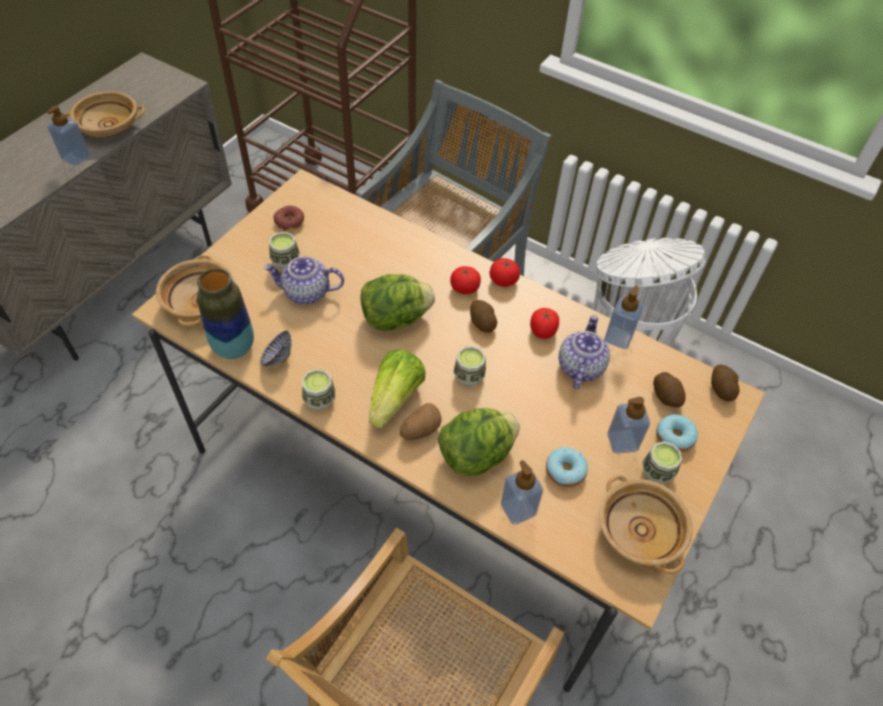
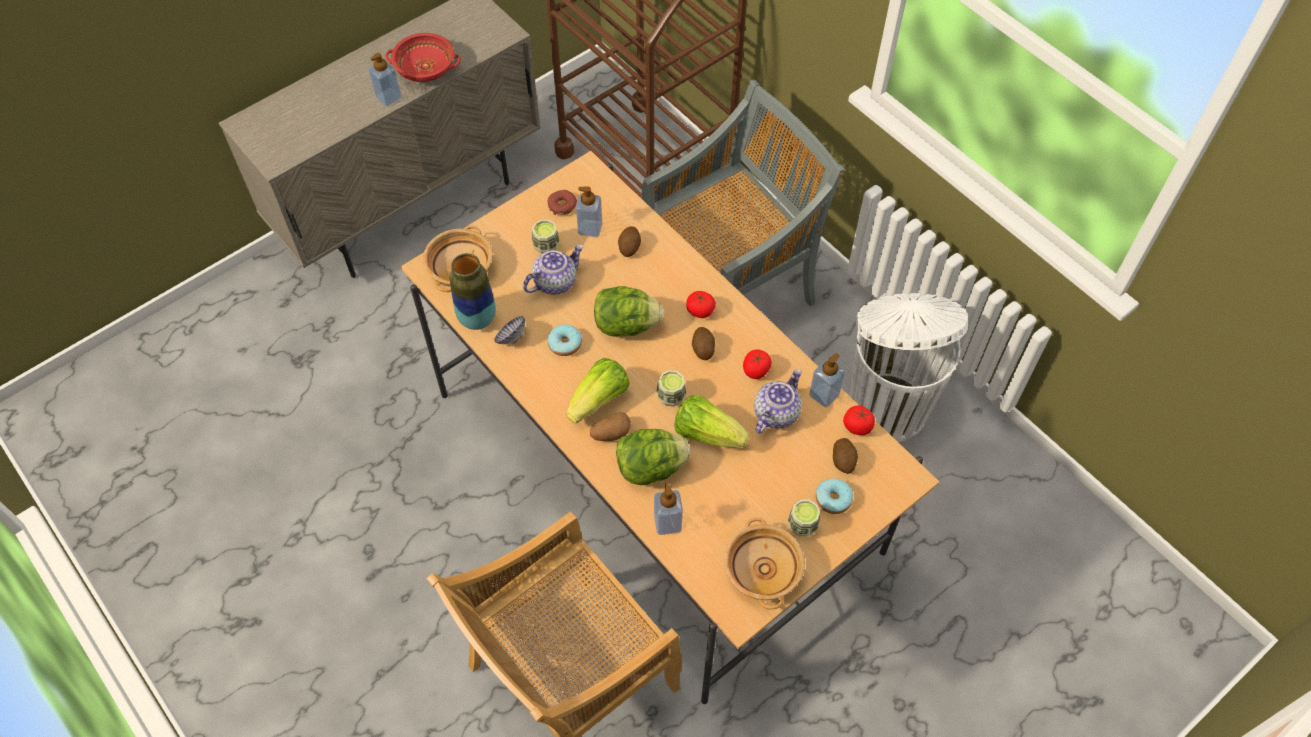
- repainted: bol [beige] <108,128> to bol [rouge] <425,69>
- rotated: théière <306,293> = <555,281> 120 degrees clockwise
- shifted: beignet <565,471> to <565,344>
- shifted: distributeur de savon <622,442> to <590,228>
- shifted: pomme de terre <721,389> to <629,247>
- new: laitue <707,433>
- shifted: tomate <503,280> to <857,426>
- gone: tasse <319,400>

• Aim of the task
Set down, exactly and only, the lines running from the one holding "- shifted: distributeur" through the end of the records above, both ends included.

• Written reply
- shifted: distributeur de savon <622,442> to <590,228>
- shifted: pomme de terre <721,389> to <629,247>
- new: laitue <707,433>
- shifted: tomate <503,280> to <857,426>
- gone: tasse <319,400>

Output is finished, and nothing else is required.